Prospects for efficient sympathetic cooling of OH radicals by ultracold Sr atoms

There is great interest in direct cooling of molecules down to $\mu$K temperatures. One candidate molecule is the hydroxyl (OH) radical, which can not be laser cooled but is of interest to chemistry. A recent experiment~[1] has succeeded to translationally cool OH to 5 mK via evaporative cooling. Sympathetic cooling of molecules in collisions with laser-cooled atoms can assist further cooling down to $\mu$K. Here, we theoretically explore the translational cooling of OH in collisions with Sr.

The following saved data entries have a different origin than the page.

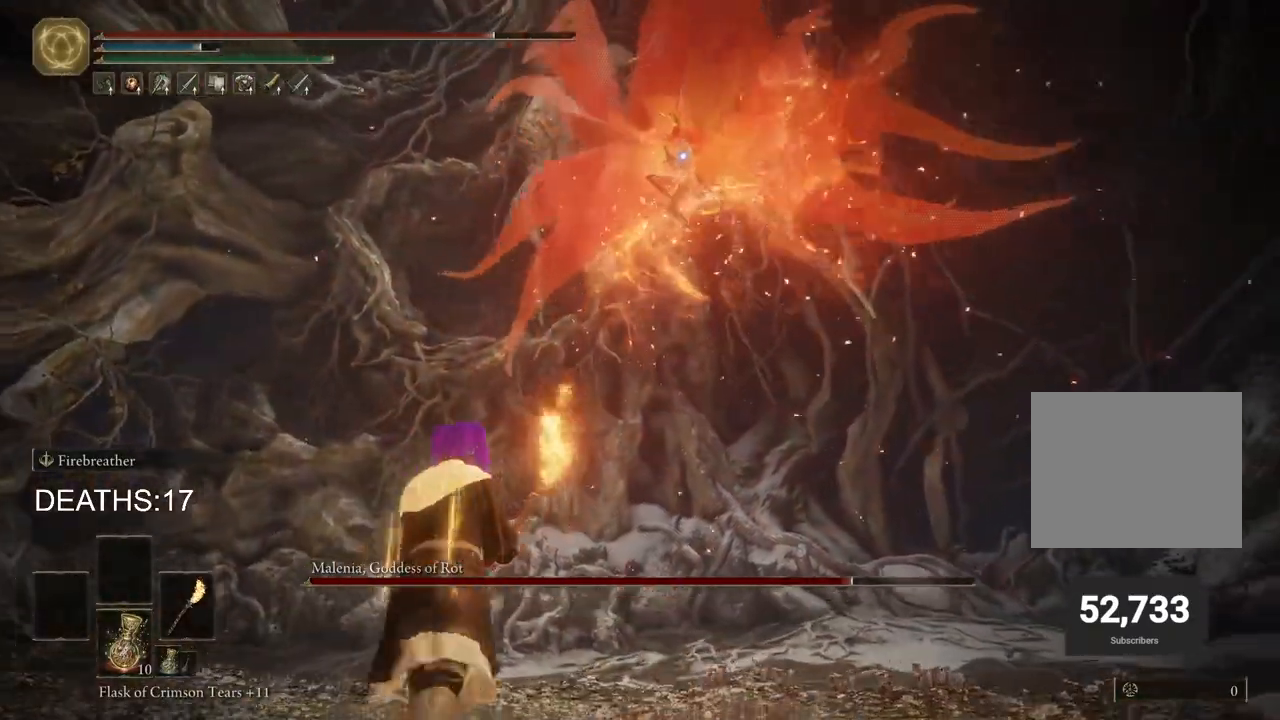
{"buttons": ["CIRCLE"], "left_stick": "up-left", "right_stick": "center", "events": [[150, "CIRCLE", "up"], [250, "CIRCLE", "down"]]}
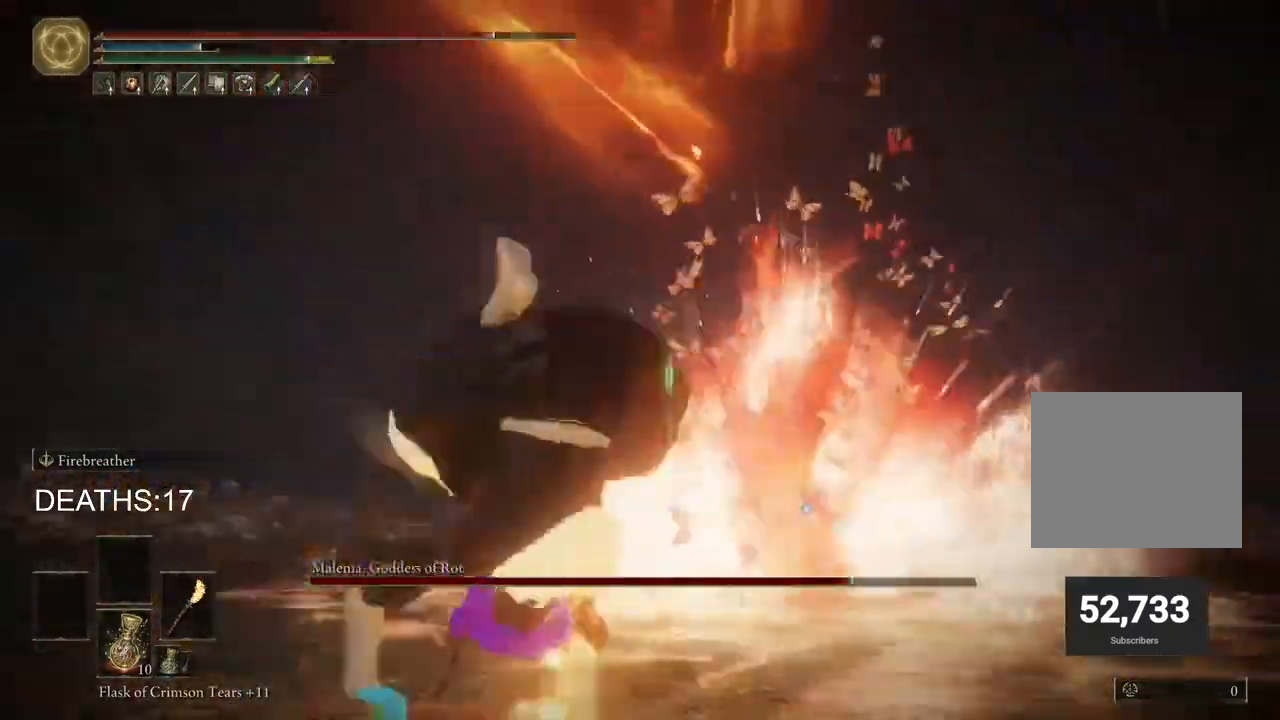
{"buttons": ["CIRCLE"], "left_stick": "down-left", "right_stick": "center", "events": [[17, "left_stick", "left"], [150, "left_stick", "down-left"]]}
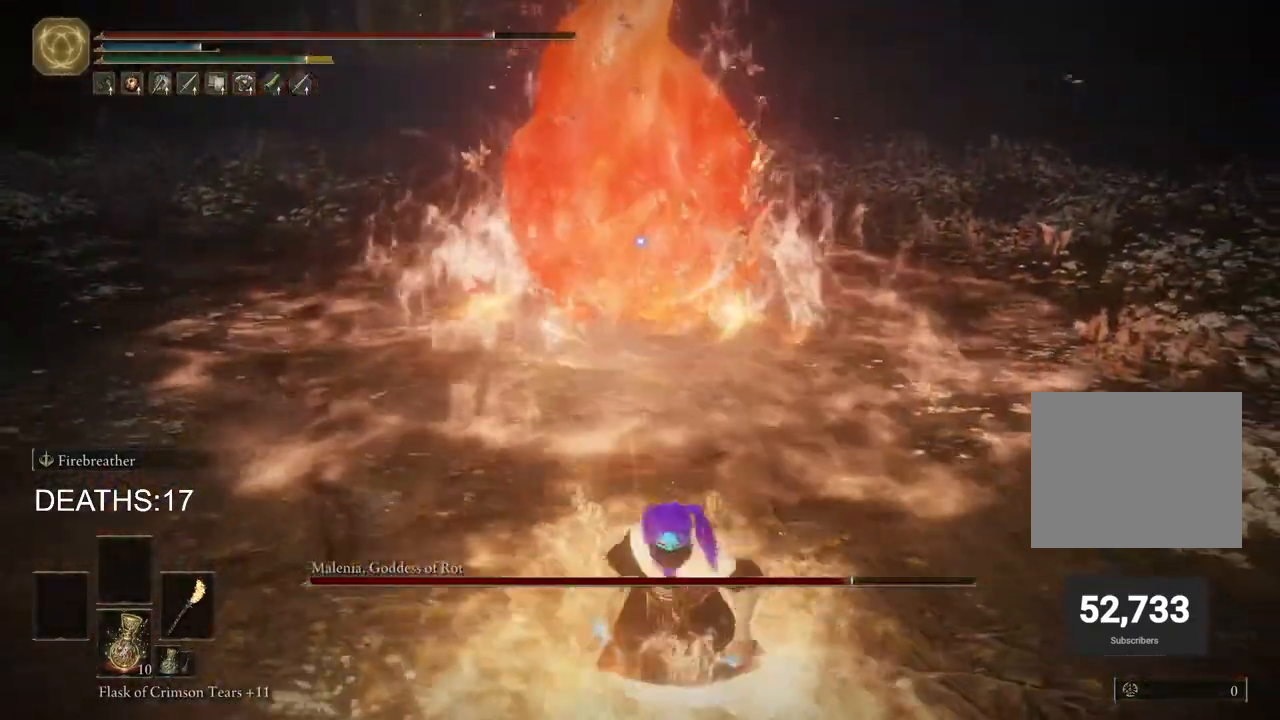
{"buttons": ["CIRCLE"], "left_stick": "down-left", "right_stick": "center", "events": []}
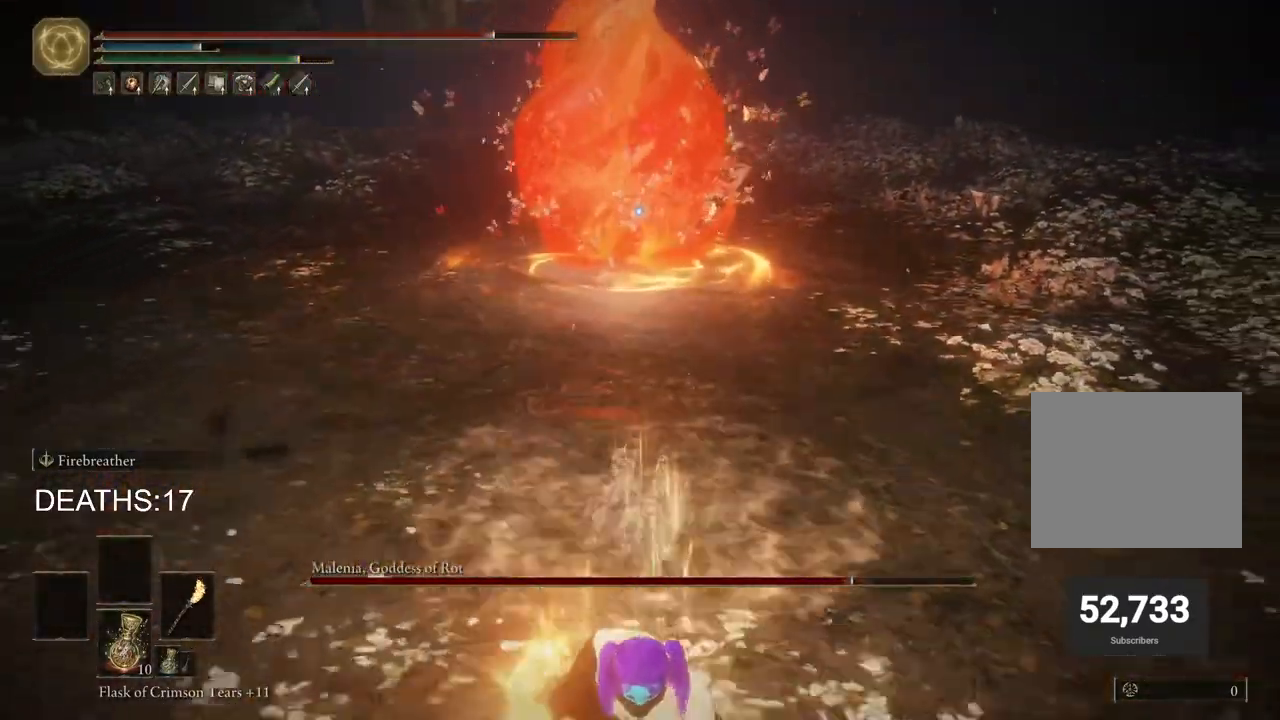
{"buttons": [], "left_stick": "down-left", "right_stick": "center", "events": [[250, "SQUARE", "down"], [417, "SQUARE", "up"], [483, "CIRCLE", "up"]]}
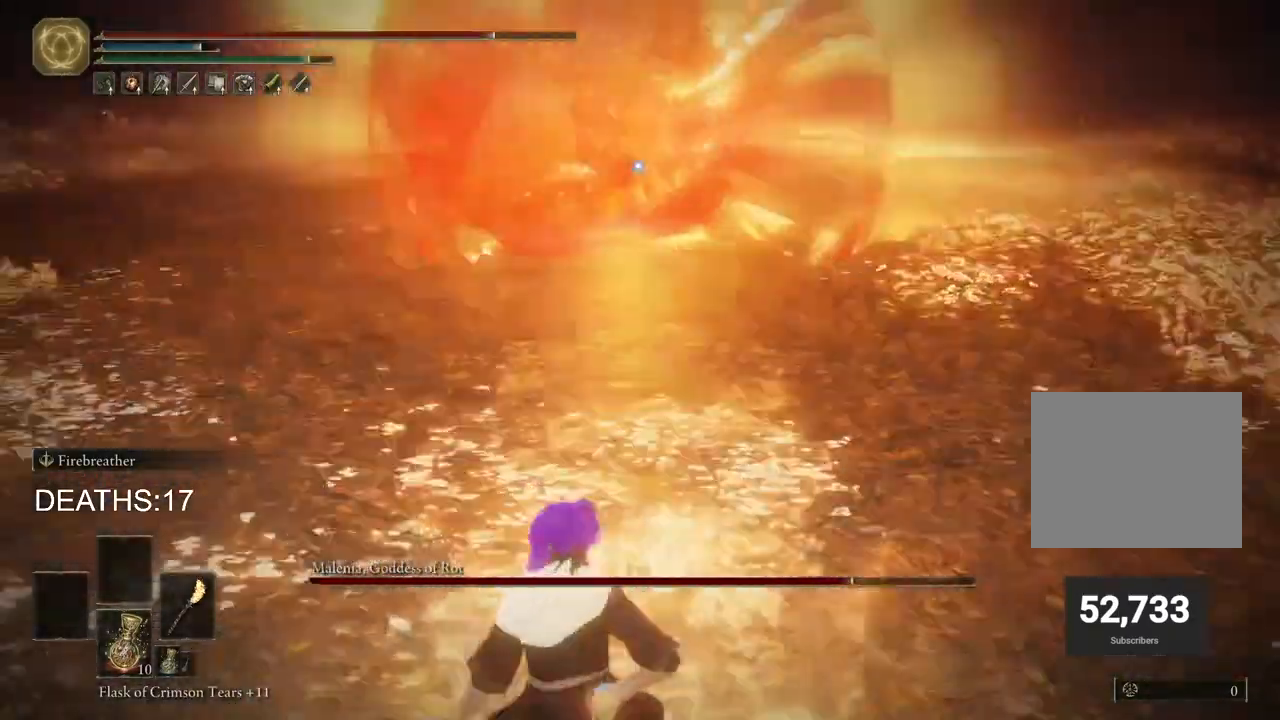
{"buttons": [], "left_stick": "down", "right_stick": "center", "events": [[100, "left_stick", "down"]]}
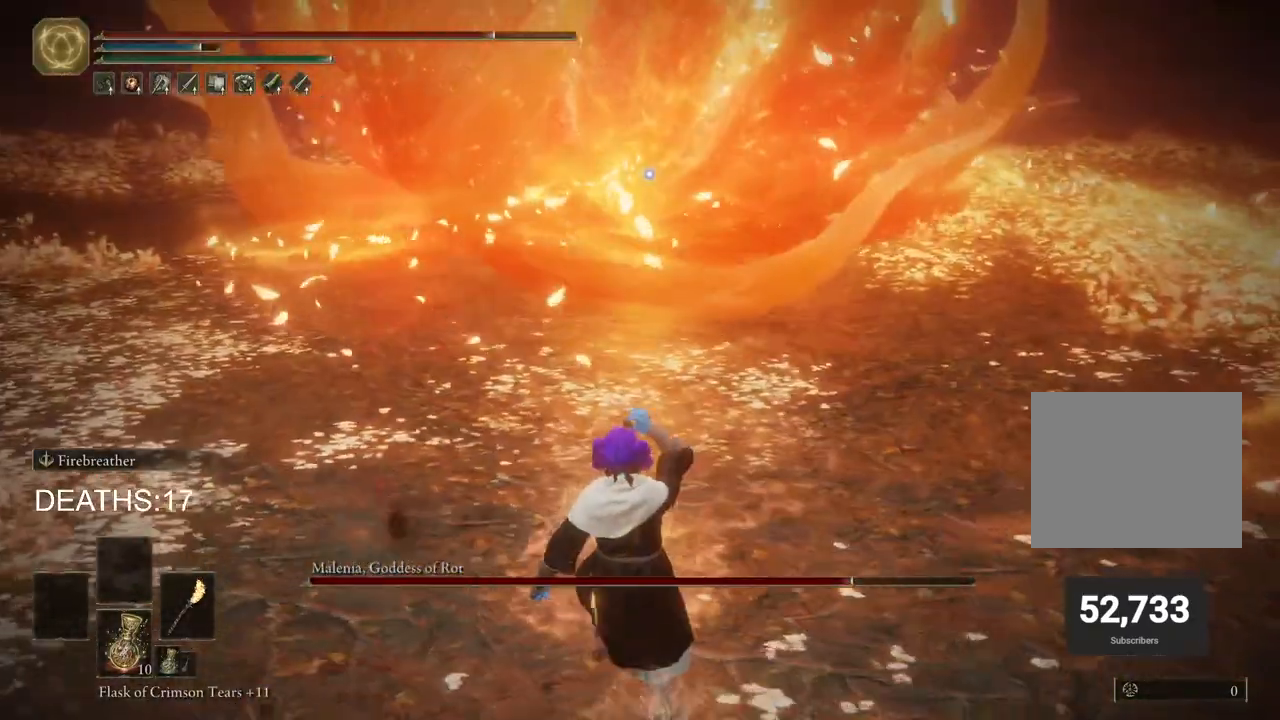
{"buttons": [], "left_stick": "down-right", "right_stick": "center", "events": [[233, "left_stick", "down-right"]]}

First, we computed the multi-dimensional potential surfaces of SrOH. Second, for coupled-channels calculations we add spin-orbit, Omega doubling, Coriolis, and hyperfine interactions to describe OH. We also include non-adiabatic couplings between the potential energy surfaces, which have conical intersections (CIs) in collinear geometries. Finally, we computed the ratio between the rate of elastic or momentum-changing collisions and the rate for inelastic or energy releasing collisions at various entrance channels and collision energies. The role of the CIs is also investigated. [1] B. K. Stuhl, M. T. Hummon, M. Yeo, G. Qu\'{e}m\'{e}ner, J. L. Bohn, and J. Ye, Nature, \textbf{492}, 396 (2012).